BEGIN

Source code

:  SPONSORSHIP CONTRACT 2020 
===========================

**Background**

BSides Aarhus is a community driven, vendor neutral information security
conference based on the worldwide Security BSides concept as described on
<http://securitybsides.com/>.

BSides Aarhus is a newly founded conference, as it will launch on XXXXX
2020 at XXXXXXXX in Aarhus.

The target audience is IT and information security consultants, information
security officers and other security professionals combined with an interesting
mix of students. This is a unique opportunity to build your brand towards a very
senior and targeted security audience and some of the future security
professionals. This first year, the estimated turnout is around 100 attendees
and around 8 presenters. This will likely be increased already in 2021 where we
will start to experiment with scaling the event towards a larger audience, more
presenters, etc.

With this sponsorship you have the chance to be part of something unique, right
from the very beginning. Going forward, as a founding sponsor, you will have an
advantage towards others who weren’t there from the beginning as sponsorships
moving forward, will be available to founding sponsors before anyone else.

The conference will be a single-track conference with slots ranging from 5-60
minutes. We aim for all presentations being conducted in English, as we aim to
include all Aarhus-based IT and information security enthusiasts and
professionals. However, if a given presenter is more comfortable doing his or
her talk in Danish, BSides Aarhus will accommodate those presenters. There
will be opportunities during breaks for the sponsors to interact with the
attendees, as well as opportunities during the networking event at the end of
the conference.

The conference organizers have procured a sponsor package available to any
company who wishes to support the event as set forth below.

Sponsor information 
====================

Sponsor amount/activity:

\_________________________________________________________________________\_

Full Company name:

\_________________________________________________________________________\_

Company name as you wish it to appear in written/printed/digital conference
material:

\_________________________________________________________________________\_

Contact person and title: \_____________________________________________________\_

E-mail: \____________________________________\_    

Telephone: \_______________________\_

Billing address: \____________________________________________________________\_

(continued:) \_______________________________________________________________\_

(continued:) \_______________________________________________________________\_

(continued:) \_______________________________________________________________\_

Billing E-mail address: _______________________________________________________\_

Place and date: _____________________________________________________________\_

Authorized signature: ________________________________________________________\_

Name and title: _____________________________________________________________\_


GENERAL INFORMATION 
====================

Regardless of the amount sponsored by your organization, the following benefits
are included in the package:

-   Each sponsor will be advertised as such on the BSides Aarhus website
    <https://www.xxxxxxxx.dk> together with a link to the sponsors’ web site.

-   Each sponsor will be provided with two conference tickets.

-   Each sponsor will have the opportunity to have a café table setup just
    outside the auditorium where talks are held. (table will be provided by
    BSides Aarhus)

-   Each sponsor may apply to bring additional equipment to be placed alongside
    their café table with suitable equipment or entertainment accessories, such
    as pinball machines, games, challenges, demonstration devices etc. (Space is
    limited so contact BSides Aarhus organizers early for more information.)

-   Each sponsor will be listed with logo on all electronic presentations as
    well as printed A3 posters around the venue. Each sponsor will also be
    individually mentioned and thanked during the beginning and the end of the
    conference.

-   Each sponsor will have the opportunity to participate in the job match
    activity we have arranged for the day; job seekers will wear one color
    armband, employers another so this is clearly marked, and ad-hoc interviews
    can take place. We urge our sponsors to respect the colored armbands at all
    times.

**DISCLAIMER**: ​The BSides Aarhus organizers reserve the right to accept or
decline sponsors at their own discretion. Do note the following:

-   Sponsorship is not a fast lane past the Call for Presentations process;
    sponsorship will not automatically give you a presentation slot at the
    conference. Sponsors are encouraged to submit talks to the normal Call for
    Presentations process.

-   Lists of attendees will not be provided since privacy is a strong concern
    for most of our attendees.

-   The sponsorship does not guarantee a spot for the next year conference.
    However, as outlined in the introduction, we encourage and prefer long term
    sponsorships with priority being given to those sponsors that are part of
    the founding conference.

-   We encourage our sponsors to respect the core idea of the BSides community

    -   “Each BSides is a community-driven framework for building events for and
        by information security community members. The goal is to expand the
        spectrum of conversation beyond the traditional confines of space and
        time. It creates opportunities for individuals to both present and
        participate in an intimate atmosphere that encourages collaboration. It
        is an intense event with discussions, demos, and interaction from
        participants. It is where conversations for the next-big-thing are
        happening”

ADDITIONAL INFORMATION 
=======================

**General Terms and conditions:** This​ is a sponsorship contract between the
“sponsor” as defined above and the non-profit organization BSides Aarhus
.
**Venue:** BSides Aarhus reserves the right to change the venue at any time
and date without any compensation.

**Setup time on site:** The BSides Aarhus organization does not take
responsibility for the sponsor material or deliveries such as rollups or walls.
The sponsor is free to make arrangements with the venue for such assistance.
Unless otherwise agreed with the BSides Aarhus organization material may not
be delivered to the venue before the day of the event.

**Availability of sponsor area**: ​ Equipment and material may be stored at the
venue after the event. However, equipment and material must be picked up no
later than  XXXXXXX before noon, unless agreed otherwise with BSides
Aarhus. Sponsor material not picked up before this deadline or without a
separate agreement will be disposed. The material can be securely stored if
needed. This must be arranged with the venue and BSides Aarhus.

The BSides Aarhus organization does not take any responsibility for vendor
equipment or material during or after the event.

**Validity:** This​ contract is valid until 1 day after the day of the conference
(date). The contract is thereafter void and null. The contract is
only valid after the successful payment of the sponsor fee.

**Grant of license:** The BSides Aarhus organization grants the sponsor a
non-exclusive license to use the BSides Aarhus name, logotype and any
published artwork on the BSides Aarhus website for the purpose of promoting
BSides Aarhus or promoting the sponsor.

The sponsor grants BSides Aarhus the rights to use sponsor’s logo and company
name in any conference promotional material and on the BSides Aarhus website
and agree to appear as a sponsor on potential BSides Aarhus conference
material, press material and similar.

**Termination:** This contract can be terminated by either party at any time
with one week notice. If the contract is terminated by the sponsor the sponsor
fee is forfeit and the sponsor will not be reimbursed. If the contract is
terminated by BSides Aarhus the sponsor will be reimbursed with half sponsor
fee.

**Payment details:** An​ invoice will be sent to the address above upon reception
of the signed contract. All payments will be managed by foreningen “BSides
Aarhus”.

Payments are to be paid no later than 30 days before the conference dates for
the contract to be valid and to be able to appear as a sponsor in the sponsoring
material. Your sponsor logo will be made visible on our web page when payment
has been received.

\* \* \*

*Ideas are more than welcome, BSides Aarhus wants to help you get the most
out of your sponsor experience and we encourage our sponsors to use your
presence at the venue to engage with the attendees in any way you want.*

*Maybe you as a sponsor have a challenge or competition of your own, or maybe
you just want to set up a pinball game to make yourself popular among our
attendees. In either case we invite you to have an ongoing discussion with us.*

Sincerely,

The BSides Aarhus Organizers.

END
BEGIN

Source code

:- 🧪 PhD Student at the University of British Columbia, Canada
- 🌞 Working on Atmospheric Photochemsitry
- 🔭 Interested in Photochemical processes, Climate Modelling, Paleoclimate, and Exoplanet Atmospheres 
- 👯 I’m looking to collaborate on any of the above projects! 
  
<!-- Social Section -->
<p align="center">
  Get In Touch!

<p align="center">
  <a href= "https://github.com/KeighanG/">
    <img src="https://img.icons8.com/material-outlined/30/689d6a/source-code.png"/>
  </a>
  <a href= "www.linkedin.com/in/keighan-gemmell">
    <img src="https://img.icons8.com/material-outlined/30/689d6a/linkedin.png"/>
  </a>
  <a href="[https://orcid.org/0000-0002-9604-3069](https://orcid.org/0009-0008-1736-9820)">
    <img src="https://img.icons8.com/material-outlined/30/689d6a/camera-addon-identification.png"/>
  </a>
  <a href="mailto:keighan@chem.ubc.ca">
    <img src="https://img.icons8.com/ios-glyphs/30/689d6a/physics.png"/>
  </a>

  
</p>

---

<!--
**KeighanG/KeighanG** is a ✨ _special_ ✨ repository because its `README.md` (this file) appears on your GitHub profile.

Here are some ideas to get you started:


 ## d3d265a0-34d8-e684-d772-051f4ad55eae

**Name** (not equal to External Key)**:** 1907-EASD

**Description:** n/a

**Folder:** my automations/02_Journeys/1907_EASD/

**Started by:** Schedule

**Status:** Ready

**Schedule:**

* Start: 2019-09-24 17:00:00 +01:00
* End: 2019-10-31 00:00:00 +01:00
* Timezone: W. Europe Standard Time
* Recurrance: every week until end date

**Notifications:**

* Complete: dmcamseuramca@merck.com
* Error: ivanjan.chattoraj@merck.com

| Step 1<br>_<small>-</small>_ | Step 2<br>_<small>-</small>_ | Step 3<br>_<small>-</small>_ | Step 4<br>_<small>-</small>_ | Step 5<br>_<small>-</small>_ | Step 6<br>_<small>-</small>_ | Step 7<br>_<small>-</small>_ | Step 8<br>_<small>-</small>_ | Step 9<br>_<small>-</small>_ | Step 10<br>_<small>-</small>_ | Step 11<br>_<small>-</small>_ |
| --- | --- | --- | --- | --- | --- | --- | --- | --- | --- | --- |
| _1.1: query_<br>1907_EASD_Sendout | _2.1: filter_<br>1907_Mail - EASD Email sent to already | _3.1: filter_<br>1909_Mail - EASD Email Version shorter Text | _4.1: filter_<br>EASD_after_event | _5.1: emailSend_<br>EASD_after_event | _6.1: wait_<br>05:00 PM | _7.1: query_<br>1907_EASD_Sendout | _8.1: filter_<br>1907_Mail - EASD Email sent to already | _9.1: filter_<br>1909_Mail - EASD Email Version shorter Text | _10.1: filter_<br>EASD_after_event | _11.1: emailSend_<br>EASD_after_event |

END

■ **Exercise**
Update the stretch from the line containing "electronic presentations as" through the line containing "for most of our attendees.", changing "posters" to "banners" and leaving everything else as it is.

■ **Exercise answer**
-   Each sponsor will be listed with logo on all electronic presentations as
    well as printed A3 banners around the venue. Each sponsor will also be
    individually mentioned and thanked during the beginning and the end of the
    conference.

-   Each sponsor will have the opportunity to participate in the job match
    activity we have arranged for the day; job seekers will wear one color
    armband, employers another so this is clearly marked, and ad-hoc interviews
    can take place. We urge our sponsors to respect the colored armbands at all
    times.

**DISCLAIMER**: ​The BSides Aarhus organizers reserve the right to accept or
decline sponsors at their own discretion. Do note the following:

-   Sponsorship is not a fast lane past the Call for Presentations process;
    sponsorship will not automatically give you a presentation slot at the
    conference. Sponsors are encouraged to submit talks to the normal Call for
    Presentations process.

-   Lists of attendees will not be provided since privacy is a strong concern
    for most of our attendees.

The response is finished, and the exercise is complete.